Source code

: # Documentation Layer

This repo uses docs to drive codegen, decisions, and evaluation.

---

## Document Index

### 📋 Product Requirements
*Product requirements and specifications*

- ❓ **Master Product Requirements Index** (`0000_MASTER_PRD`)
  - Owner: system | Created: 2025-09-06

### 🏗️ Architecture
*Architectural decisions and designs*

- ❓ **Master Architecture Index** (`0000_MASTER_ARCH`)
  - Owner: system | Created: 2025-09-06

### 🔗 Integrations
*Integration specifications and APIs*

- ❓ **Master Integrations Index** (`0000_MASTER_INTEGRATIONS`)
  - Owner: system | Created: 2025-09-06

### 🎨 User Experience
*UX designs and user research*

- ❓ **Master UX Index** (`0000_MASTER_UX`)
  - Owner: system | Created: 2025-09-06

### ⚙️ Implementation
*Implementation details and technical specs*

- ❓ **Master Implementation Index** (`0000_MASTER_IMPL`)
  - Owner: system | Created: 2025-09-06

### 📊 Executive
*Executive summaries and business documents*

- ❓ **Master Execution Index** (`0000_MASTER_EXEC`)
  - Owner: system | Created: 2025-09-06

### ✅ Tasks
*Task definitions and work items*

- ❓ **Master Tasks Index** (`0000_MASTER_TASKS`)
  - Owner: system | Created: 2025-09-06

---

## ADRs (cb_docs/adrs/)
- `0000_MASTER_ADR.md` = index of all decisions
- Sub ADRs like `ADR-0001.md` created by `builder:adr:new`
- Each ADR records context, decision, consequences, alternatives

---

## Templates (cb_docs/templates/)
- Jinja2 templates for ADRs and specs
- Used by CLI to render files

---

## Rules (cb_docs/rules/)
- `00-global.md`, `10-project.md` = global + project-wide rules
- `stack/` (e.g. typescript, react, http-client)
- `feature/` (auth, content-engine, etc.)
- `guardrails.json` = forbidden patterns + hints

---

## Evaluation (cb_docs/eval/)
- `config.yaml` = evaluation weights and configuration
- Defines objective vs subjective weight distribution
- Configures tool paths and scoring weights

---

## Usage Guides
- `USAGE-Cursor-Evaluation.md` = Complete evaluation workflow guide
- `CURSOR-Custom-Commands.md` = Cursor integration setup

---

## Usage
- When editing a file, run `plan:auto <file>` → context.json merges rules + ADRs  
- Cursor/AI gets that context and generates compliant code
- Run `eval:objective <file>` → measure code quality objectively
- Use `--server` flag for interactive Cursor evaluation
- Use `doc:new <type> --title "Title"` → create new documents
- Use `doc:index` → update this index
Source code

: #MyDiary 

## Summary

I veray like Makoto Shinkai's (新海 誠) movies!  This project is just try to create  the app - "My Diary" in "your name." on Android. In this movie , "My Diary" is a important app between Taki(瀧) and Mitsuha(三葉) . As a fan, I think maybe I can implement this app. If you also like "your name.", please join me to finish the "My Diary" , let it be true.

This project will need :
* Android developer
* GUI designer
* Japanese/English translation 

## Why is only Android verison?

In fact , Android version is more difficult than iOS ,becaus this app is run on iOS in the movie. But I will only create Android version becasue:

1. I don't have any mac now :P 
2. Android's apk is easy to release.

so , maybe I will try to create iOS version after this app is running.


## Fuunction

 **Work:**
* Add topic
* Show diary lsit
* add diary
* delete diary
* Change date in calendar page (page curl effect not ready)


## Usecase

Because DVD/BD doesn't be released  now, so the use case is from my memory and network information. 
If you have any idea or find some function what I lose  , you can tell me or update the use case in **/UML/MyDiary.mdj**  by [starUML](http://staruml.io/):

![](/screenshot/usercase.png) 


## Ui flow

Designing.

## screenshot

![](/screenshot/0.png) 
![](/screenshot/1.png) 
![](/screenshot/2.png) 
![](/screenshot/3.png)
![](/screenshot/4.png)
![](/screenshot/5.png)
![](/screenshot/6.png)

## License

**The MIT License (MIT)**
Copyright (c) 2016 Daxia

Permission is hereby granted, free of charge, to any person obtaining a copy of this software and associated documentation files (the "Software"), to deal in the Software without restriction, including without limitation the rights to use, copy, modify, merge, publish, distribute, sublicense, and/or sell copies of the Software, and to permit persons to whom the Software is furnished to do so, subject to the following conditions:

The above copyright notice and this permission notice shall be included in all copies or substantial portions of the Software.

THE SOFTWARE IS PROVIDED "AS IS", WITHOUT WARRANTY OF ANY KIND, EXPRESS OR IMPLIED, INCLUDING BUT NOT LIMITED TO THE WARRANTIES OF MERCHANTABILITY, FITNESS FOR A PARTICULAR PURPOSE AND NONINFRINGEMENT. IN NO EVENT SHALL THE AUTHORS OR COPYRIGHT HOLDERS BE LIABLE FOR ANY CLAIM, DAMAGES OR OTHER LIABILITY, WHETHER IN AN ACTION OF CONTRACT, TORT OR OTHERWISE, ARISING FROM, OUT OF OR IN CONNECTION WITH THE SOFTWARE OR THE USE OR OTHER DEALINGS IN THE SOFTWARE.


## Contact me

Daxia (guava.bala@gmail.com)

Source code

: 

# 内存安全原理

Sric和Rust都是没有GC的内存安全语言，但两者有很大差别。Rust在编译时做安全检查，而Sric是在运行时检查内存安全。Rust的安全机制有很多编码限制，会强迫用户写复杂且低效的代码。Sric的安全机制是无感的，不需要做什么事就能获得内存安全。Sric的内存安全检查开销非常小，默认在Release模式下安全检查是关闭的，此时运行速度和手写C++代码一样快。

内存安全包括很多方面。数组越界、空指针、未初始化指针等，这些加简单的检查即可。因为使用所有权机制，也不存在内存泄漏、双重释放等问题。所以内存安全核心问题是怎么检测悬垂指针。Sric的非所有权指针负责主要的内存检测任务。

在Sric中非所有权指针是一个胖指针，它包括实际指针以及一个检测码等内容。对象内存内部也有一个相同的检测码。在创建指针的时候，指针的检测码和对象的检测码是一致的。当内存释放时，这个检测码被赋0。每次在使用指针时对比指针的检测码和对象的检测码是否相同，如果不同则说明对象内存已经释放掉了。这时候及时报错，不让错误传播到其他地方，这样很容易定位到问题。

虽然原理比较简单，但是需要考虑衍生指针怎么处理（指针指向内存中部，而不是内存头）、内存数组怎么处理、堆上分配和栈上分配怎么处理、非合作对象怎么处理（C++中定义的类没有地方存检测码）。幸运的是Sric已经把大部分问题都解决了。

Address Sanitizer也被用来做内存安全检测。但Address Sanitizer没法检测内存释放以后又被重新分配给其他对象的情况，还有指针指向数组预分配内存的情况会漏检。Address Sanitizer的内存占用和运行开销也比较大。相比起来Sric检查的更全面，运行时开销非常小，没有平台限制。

### Problem requirements
Among the entries above, the line containing "and work items*", the line containing "typescript, react, http-client)", and all lines between them are to be restated word for word; nothing else belongs in the reply.

### Reply
*Task definitions and work items*

- ❓ **Master Tasks Index** (`0000_MASTER_TASKS`)
  - Owner: system | Created: 2025-09-06

---

## ADRs (cb_docs/adrs/)
- `0000_MASTER_ADR.md` = index of all decisions
- Sub ADRs like `ADR-0001.md` created by `builder:adr:new`
- Each ADR records context, decision, consequences, alternatives

---

## Templates (cb_docs/templates/)
- Jinja2 templates for ADRs and specs
- Used by CLI to render files

---

## Rules (cb_docs/rules/)
- `00-global.md`, `10-project.md` = global + project-wide rules
- `stack/` (e.g. typescript, react, http-client)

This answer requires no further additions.